Las izquierdas españolas llevan toda la vida sumidas en crisis de identidad. Se han peleado entre sí por ver quién y quién no era la más auténtica: progresista, revolucionaria, pragmática, rompedora, actual, democrática, innovadora... Ayer mismo, nuestro Lambán se presentó a sí mismo como lo más de lo más, aprovechando tal vez que Echenique ya no para aquí y no le iba a disputar el título.
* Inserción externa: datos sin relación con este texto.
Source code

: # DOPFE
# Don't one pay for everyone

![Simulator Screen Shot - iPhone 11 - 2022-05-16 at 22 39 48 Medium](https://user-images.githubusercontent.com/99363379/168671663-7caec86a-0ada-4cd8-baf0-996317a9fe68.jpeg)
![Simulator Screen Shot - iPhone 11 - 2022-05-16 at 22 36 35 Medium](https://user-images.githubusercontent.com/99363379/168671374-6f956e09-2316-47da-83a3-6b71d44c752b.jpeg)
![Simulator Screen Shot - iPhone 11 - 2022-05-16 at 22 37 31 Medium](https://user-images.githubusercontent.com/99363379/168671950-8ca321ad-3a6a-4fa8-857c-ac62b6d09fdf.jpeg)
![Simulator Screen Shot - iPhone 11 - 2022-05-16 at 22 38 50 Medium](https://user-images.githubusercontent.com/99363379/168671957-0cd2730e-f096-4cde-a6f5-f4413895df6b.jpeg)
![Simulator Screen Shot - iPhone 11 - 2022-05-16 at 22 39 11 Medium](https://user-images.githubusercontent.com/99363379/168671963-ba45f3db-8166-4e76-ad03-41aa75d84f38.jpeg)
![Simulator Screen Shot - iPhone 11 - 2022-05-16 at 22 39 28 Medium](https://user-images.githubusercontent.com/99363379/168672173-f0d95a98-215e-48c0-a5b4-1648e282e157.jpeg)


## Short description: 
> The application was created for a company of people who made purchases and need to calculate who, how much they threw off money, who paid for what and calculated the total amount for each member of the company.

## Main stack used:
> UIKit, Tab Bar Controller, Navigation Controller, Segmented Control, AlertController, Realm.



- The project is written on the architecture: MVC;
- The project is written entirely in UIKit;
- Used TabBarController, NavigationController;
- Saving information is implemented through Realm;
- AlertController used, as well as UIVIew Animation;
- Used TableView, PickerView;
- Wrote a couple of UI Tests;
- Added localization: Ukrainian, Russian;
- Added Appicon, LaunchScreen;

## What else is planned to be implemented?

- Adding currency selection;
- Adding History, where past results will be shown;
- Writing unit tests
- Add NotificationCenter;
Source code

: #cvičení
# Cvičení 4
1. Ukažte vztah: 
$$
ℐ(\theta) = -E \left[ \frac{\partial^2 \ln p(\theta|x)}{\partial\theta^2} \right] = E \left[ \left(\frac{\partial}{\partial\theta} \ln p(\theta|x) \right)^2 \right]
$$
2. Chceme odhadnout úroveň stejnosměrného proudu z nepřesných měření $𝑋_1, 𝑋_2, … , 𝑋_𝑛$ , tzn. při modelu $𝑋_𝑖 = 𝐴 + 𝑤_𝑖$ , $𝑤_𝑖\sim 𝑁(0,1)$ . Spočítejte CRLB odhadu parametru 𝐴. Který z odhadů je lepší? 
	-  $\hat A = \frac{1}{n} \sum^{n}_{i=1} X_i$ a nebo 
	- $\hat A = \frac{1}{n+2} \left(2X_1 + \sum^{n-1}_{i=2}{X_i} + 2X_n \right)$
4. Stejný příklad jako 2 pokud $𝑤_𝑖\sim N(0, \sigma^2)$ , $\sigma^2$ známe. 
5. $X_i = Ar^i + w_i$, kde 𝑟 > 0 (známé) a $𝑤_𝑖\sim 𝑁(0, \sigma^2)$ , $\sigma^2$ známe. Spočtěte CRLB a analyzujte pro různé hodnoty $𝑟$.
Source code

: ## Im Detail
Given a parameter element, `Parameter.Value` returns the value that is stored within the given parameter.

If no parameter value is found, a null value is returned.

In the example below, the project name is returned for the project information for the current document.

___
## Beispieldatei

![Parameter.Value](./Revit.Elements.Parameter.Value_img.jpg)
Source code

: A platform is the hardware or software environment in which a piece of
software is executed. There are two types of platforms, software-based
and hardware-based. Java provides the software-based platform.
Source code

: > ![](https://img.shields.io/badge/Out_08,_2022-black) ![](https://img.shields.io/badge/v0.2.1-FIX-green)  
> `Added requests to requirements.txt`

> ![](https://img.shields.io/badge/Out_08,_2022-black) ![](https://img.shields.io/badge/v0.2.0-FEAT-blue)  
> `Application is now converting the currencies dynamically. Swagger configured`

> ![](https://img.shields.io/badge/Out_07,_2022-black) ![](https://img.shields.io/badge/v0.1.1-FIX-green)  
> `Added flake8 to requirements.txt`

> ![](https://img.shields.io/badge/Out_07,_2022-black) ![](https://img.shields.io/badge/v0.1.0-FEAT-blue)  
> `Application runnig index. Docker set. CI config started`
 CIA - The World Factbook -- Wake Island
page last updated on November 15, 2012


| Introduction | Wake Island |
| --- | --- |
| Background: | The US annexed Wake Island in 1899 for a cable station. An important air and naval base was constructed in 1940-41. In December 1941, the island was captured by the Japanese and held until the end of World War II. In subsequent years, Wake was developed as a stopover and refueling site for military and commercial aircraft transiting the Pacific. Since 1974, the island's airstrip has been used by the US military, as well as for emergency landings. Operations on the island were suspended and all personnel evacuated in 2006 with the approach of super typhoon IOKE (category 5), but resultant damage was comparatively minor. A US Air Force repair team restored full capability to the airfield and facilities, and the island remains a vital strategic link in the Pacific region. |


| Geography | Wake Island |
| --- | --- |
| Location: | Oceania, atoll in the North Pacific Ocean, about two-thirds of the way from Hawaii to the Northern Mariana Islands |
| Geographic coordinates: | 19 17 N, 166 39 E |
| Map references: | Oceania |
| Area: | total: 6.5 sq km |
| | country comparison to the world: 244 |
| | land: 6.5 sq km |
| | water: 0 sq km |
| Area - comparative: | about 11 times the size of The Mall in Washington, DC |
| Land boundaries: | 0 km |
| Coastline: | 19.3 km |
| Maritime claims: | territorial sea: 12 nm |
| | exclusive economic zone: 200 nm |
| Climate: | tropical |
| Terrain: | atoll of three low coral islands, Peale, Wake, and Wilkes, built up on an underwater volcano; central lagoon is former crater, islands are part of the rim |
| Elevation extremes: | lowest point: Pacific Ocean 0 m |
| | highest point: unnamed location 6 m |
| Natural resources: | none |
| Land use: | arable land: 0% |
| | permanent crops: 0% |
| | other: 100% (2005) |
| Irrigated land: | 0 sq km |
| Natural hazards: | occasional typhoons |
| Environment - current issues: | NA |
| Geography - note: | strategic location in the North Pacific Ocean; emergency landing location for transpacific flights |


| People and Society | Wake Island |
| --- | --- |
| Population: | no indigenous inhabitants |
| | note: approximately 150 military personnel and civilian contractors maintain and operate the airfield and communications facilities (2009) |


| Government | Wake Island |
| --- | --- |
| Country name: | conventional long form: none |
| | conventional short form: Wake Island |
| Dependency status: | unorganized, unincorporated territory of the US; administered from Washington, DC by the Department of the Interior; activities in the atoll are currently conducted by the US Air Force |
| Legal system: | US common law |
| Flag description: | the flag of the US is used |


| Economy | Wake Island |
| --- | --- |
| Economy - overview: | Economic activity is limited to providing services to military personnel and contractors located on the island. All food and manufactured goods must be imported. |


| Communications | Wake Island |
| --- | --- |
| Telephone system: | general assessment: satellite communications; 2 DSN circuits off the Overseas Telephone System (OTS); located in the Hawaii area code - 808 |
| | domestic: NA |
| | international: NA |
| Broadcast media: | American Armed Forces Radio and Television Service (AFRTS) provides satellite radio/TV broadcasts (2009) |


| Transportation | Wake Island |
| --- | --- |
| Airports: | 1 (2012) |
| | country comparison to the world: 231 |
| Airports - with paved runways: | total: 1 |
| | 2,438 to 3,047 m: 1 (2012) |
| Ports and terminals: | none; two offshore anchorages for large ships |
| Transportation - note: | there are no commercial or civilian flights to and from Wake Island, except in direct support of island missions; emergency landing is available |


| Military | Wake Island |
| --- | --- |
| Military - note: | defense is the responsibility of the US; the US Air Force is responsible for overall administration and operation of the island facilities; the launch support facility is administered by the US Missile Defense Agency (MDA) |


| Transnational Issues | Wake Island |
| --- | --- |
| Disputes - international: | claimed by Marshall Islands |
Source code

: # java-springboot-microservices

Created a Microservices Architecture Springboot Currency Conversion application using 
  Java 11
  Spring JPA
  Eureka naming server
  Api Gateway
Las derechas, ahora, andan en lo mismo pero mucho peor. Porque como no estaban hechas al lío, la situación sobrevenida tras la moción de censura y la espantada de Rajoy les ha descolocado cantidad. Antes vivían bien encajadas, compartiendo una manera de entender la vida que tenía sus matices pero coincidía en lo esencial. Ahora, las aspirantas y el aspirante a presidir el PP recorren España con unos discursos que carecen de profundidad ideológica y de capacidad propositiva, de programa y de sustancia porque son puros argumentarios. Sáenz de Santamaría ha asegurado que convertirá a Pedro Sánchez en adicto al paracetamol. Cospedal ha proclamado que socialistas y podemistas quieren convertir TVE en una máquina de generar odio. Casado, con sus títulos académicos bajo fundada sospecha, las está empujando, a las dos desde la derecha-derecha, lo cual es ya el no va más.
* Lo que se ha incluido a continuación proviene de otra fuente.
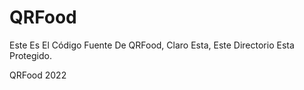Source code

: # QRFood
Este Es El Código Fuente De QRFood, Claro Esta, Este Directorio Esta Protegido.

QRFood 2022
A las derechas (incluyendo a Cs, claro que sí) todo las saca de quicio: los separatistas, los periféricos en general, los inmigrantes, las feministas, la LGTBI, el orgullo, la sostenibilidad ecológica, la ofensiva contra el plástico y el diésel, el cierre de las nucleares, el reequilibrio de una RTVE que estaba convertida en la delirante sucursal de Telemadrid e Intereconomía... Frankenstein. Quieren provocarle dolores de cabeza a ese monstruo, a quien, sin embargo, Merkel mira arrobadita porque al fin ve un Mariano como Dios manda y que incluso le habla en inglés.

Todo les viene mal a las derechas. También el triunfo de López Obrador, la última esperanza de México. Cómo estarán estas buenas gentes, que García Margallo les parece medio rojo. Otro Frankenstein.